Last King of Scotland

Quick quiz – who won Best Actor Oscar two years ago? 2007. Quick!

Give up?

Forest Whitaker.

He’s the big, gentle actor best known in my circles as one of the hunters in the decent SF flick Species – he was an “empath” – but general audiences may know him from such diverse roles as those in Fast Times at Ridgemont High, Bird, Platoon, and The Crying Game. Normally he’s soft-spoken and gives off a relaxed, peaceful vibe. He’s also obviously extremely well-ranged in his acting spectrum. Just how so is proved in his chameleonic role as Idi Amin in The Last King of Scotland, a magnetic, charming, and very, very frightening portrayal that earned him the well-deserved Award.

I didn’t know much about the dictator, recalling only those things I heard peripherally growing up in the late-70s. Cannibalism, I think, plus lots of people indiscriminately butchered in a faraway land. I was not even aware that this evil man lived on past his overthrowing, being somewhat surprised to hear that he died in 2003 after years of exile in – you guessed it! – the land our allies, Saudi Arabia, a land flowing with oil and extremism.



But I read mucho good things about the movie, so I decided to check it out. It follows the path of a youthful and idealistic Scottish doctor who decides, quite randomly, to go to Uganda to ply his skills and save the world (and more likely to escape his overbearing father). He arrives in the hot and sweaty equatorial country at the beginning of the coup that brings Idi Amin to power. He, like we, very, very quickly become enthralled and hypnotized by the cult of personality that is Amin. A chance meeting where he heals the injured General’s arm draws our hero deeper and deeper into Amin’s graces, eventually becoming a “trusted” advisor. The young doctor finds out too late that it is impossible to extricate himself unscathed from the evil he has willingly wallowed among, a slumbering fly spun methodically into a cocoon by a black widow.

Forest Whitaker is jaw-dropping phenomenal as the dictator. Charming, psychotic, mercurial, imbalanced, persuassive and powerful. We’ve seem them before – Hitler and the upper-echelon Nazi aristocracy, Stalin, Mao, Minh, Hussein, even home grown phenomena such as John Gotti and his predecessors. That fascinating variable that is called by the blanket-term charisma, that indefinable, terrible element of personality that makes men follow its possessor up to and even through the gates of Hell.

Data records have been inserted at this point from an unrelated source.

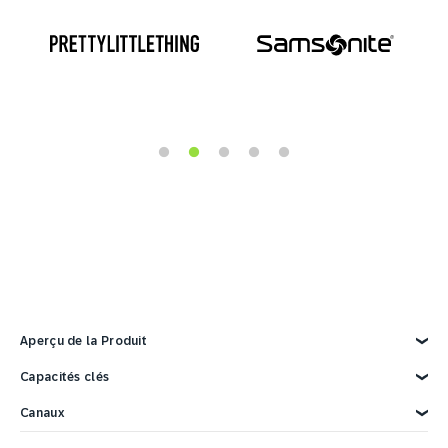
Aperçu de la Produit
Explorez la Produit
Capacités clés
Données clients
Canaux
Marketing IA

Whitaker nails it perfectly, it seems to me, in this two hour movie, of which he has perhaps a little over an hour’s screen time.

There’s lots and lots of tension and some violence, but nothing excessive save for two scenes, one brief and one drawn out, near the very end that were not entirely necessary to move the plot along, save to further show us how soulless and amoral men like Amin are. The young actor playing the Scottish doctor (I forget his name but my wife’s seen him in a couple of recent roles) does a tremendous job as well, making an incredulous story (one apparently “based” on true events) entirely believable. I guess I’m giving it a positive grade in this little post. I didn’t set out to review the movie, nor do I feel I’m qualified to do so, but I just felt obligated to say something about it, if only to praise the artistic value of a really good acting performance.